» **Work order**
Repeat all entries word for word; skip images.

──────── Supplied entries

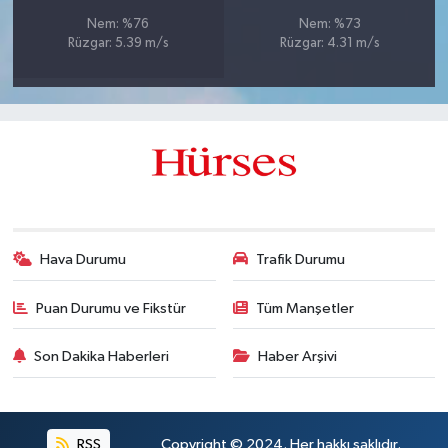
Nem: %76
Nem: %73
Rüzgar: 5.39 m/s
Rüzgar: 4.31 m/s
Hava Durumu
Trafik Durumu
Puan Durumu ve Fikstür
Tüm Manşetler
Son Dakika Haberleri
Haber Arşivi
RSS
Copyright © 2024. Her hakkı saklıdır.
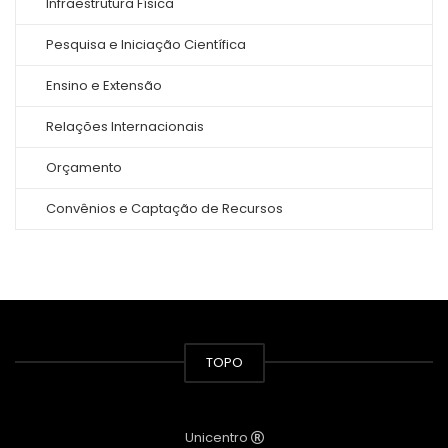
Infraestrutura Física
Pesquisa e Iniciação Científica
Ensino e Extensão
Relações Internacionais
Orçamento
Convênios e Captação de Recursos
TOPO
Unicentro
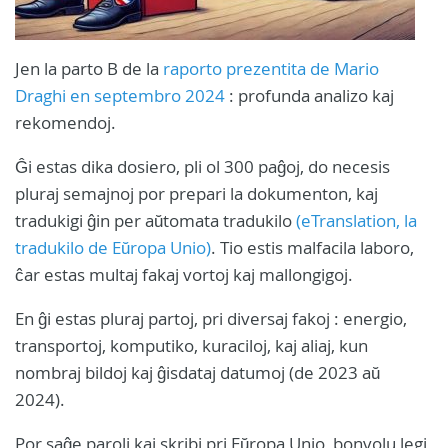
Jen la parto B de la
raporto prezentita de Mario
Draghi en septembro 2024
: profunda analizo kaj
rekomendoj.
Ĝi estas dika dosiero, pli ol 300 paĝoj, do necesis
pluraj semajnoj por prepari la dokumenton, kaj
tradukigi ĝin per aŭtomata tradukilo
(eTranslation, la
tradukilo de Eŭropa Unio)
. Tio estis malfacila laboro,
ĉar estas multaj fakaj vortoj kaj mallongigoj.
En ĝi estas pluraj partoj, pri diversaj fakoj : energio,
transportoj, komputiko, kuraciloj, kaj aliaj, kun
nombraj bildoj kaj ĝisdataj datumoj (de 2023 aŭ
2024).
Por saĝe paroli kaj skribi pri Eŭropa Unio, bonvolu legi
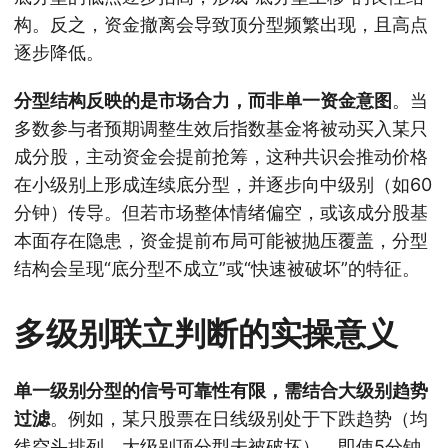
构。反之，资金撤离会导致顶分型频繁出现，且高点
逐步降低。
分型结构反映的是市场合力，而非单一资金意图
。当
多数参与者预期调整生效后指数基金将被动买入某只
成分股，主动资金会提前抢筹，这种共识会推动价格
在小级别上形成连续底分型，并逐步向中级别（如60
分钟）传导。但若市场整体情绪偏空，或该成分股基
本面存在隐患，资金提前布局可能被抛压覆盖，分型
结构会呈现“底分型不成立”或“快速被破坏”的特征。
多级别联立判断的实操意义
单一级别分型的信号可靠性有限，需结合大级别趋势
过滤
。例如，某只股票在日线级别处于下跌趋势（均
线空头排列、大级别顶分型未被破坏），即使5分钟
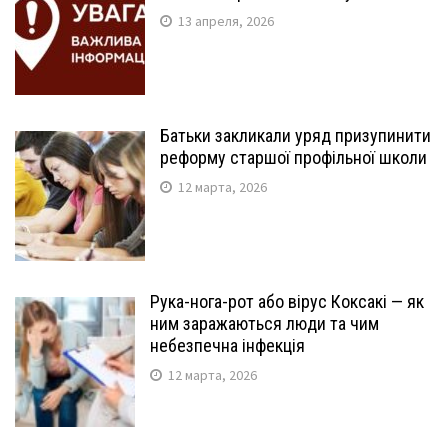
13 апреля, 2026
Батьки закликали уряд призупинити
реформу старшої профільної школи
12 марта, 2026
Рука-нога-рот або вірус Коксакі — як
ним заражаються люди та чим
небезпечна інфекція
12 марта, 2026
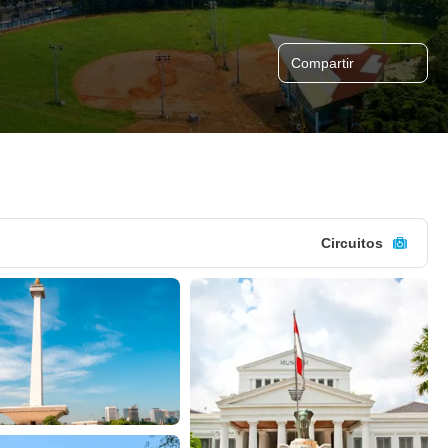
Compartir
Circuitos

────────────────

» **Answer for this exercise**
Nem: %76
Nem: %73
Rüzgar: 5.39 m/s
Rüzgar: 4.31 m/s
Hava Durumu
Trafik Durumu
Puan Durumu ve Fikstür
Tüm Manşetler
Son Dakika Haberleri
Haber Arşivi
RSS
Copyright © 2024. Her hakkı saklıdır.
Infraestrutura Física
Pesquisa e Iniciação Científica
Ensino e Extensão
Relações Internacionais
Orçamento
Convênios e Captação de Recursos
TOPO
Unicentro
Jen la parto B de la
raporto prezentita de Mario
Draghi en septembro 2024
: profunda analizo kaj
rekomendoj.
Ĝi estas dika dosiero, pli ol 300 paĝoj, do necesis
pluraj semajnoj por prepari la dokumenton, kaj
tradukigi ĝin per aŭtomata tradukilo
(eTranslation, la
tradukilo de Eŭropa Unio)
. Tio estis malfacila laboro,
ĉar estas multaj fakaj vortoj kaj mallongigoj.
En ĝi estas pluraj partoj, pri diversaj fakoj : energio,
transportoj, komputiko, kuraciloj, kaj aliaj, kun
nombraj bildoj kaj ĝisdataj datumoj (de 2023 aŭ
2024).
Por saĝe paroli kaj skribi pri Eŭropa Unio, bonvolu legi
构。反之，资金撤离会导致顶分型频繁出现，且高点
逐步降低。
分型结构反映的是市场合力，而非单一资金意图
。当
多数参与者预期调整生效后指数基金将被动买入某只
成分股，主动资金会提前抢筹，这种共识会推动价格
在小级别上形成连续底分型，并逐步向中级别（如60
分钟）传导。但若市场整体情绪偏空，或该成分股基
本面存在隐患，资金提前布局可能被抛压覆盖，分型
结构会呈现“底分型不成立”或“快速被破坏”的特征。
多级别联立判断的实操意义
单一级别分型的信号可靠性有限，需结合大级别趋势
过滤
。例如，某只股票在日线级别处于下跌趋势（均
线空头排列、大级别顶分型未被破坏），即使5分钟
13 апреля, 2026
Батьки закликали уряд призупинити
реформу старшої профільної школи
12 марта, 2026
Рука-нога-рот або вірус Коксакі — як
ним заражаються люди та чим
небезпечна інфекція
12 марта, 2026
Compartir
Circuitos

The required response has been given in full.